Drop the ide-scsi entries. Both of these grub.conf run the same kernel, one uses scsi emulation the other doesn't.

----------

## sobers_2002

i am sorry for being mistaken but i thought that just compiling the scsi emulation inside the kernel was enough:oops: .......so since i don't have those entries in my grub i (also dmesg|grep scsi give no result) so i am not using scsi emulation...............then /dev/hdc should be working??

----------

## NeddySeagoon

sobers_2002,

Yes,  /dev/hdc should work for you.

Do you have an old cdrwtools ?

Check the web, not portage

----------

## sobers_2002

i had emerged them just 2 days back.....but i will certainly check them out on web too........still what could be the problem?????

----------

## NeddySeagoon

sobers_2002,

Major changes at 2.6.8

----------

## Kraymer

Hi there!

Packet writing is a very interesting thing and increases usability a lot  :Smile:   I'm thinking of trying it myself but.. I use cdrw so seldomly nowadays so I'm more interested in patches for packet writing on dvd media - would be soo cool.  :Cool: 

I searched for it a while ago but there were some (unsolveable?) issues about it. Anybody knows if that changed yet?

It's one of the things that linux users (at least me *g) begrudge windows users for. Like softwaresuspend, too. Luckily that one is making good progress..

Thanks for any info

Sebastian

edit: Couldn't resist searching again   :Wink:    Actually, there seems to be something in the going: http://w1.894.telia.com/~u89404340/patches/packet/2.6/ChangeLog

----------

## NeddySeagoon

smash032,

Packet writing on DVD+ is reported to work but its not required there anyway.
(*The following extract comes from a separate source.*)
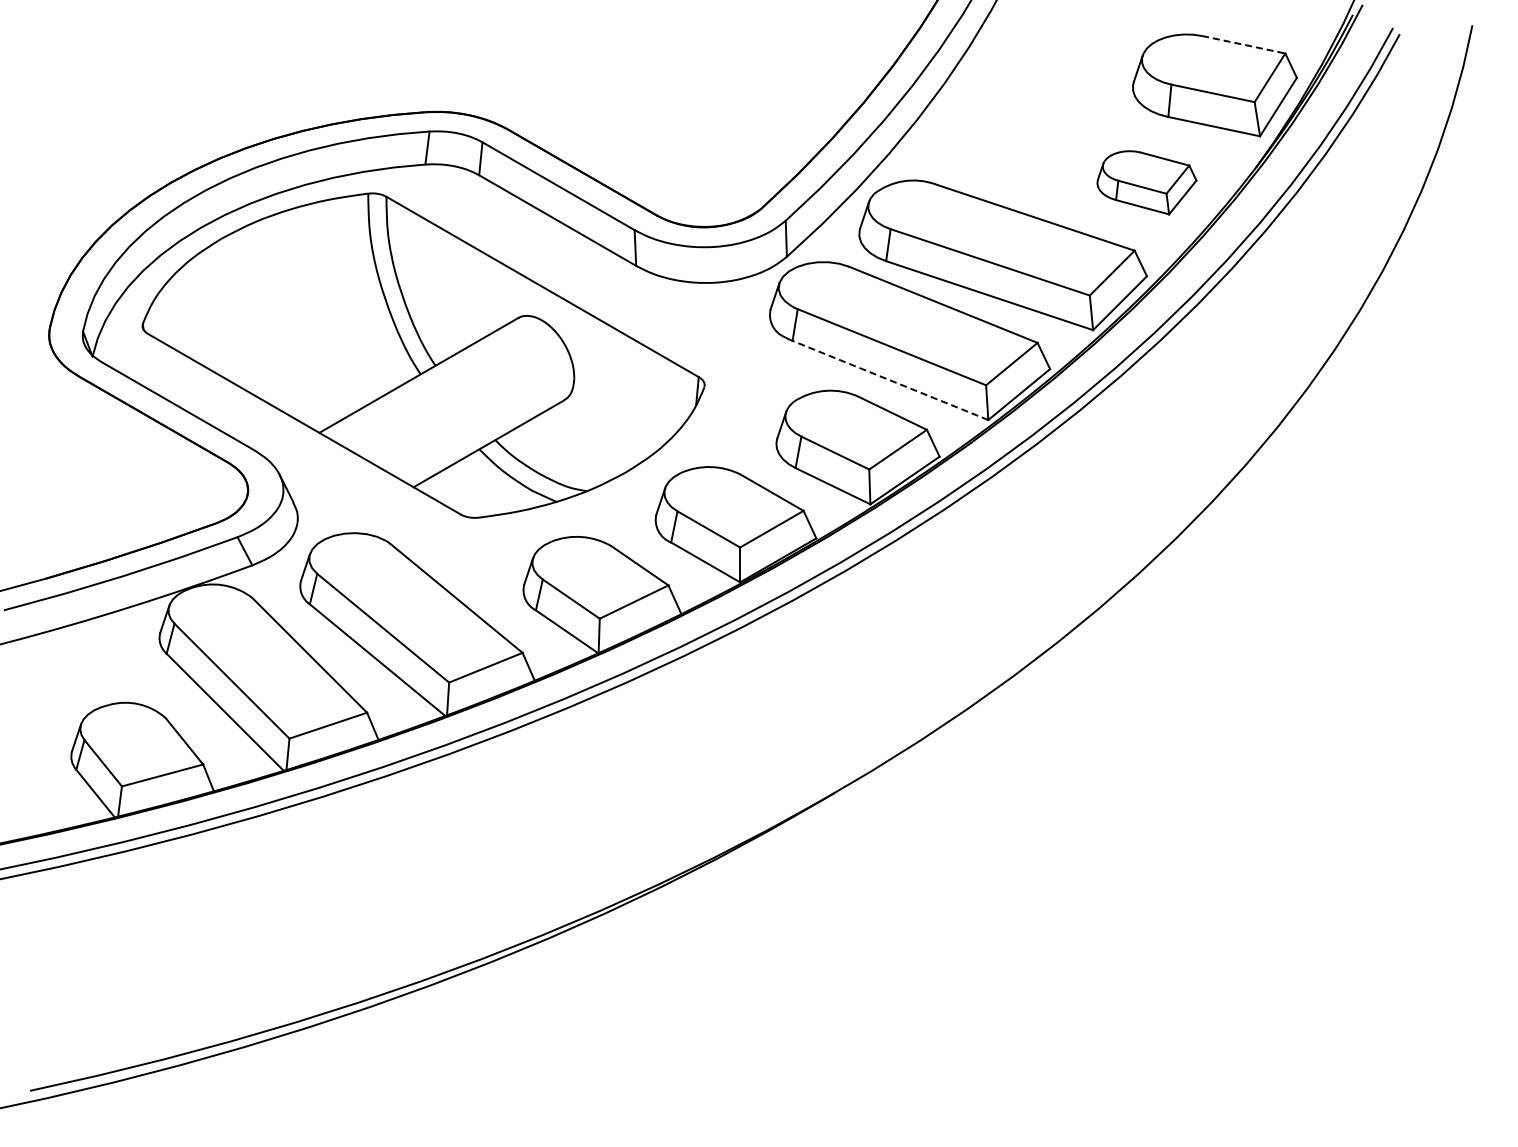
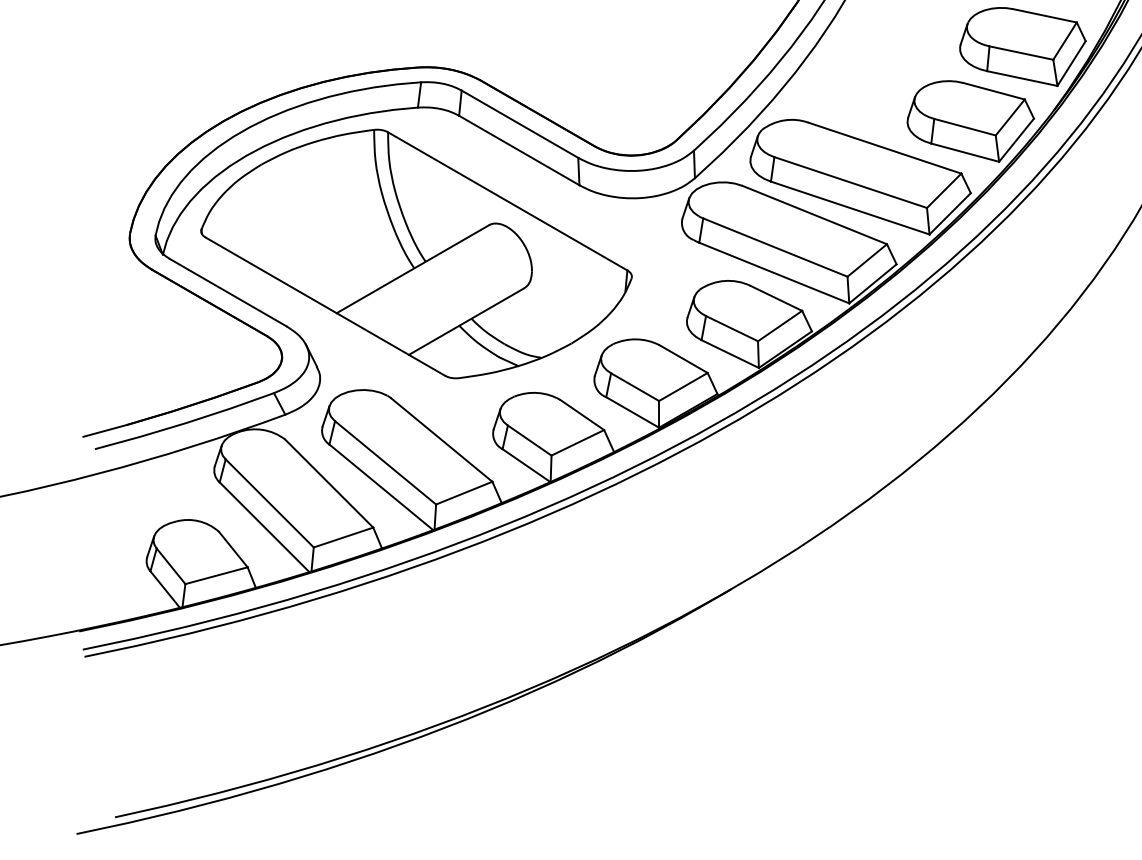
line: (1243, 44) -> (1044, 15), dashed -> solid
part: (1146, 182) -> (970, 121), size x1.67
line: (890, 380) -> (774, 273), dashed -> solid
You just format your DVD+RW disc as UDF and it just works, sort of.

This page is a good starting point http://fy.chalmers.se/~appro/linux/DVD+RW/ Don't let the name put you off.

----------

## Kraymer

 *NeddySeagoon wrote:*   

> Packet writing on DVD+ is reported to work but its not required there anyway. You just format your DVD+RW disc as UDF and it just works, sort of.

 

I'm just back from an attempt to write some files to my dvd+rw media.. First it seemed to work, but the copying progress stalled somewhere at 150M out of 1.5G and my system became very much unresponding so that only the magic keys helped to boot  :Confused:   Between, I saw around 90% wa in `top` so I guess the problem is lying there somehow (buffering?!)..

I never thought that mkudffs and a special mount would enable all this! But wait, I did have to patch the kernel for packet writing. Now, with my older kernel (without patch), mkudffs doesn't work  :Sad: 

Can it be (didn't get specific info on that) that my dvd device has to run under scsi emulation? Examples (from the webpage) use scsi devices but they don't say if it is essential.. pktsetup doesn't work with and without patch and ATAPI support.

Are you using udf-rw?

 *Quote:*   

> 
> 
> This page is a good starting point http://fy.chalmers.se/~appro/linux/DVD+RW/ Don't let the name put you off.

 

Yesyes I remember that page from times when I had my new dvdrw and k3b didn't support dvd burning   :Wink:   It's a good page, always worth a bookmark.

Sebastian

----------

## NeddySeagoon

smash032,

I don't use pktsetup for udf on DVD+RW. Just UDF writing.

Under 2.4 kernels there is a horrible buffering problem trying to write more than will fit into physical memory. Under 2.6, its suppoesed to be fixed. I have not put it to the test (I have 1Gb now as opposed to 256Mb)

I think it works with emulated scsi and ATAPI too but old habits die hard, so I still use emulated scsi.

----------

## Kraymer

Ok, thanks for the info anyways  :Smile: 

I've to learn for an exam at the moment (and should do things like applying patches, recompile the kernel, try new features *g) but I'll get back to it in october. Must get it to work then  :Wink: 

Sebastian

----------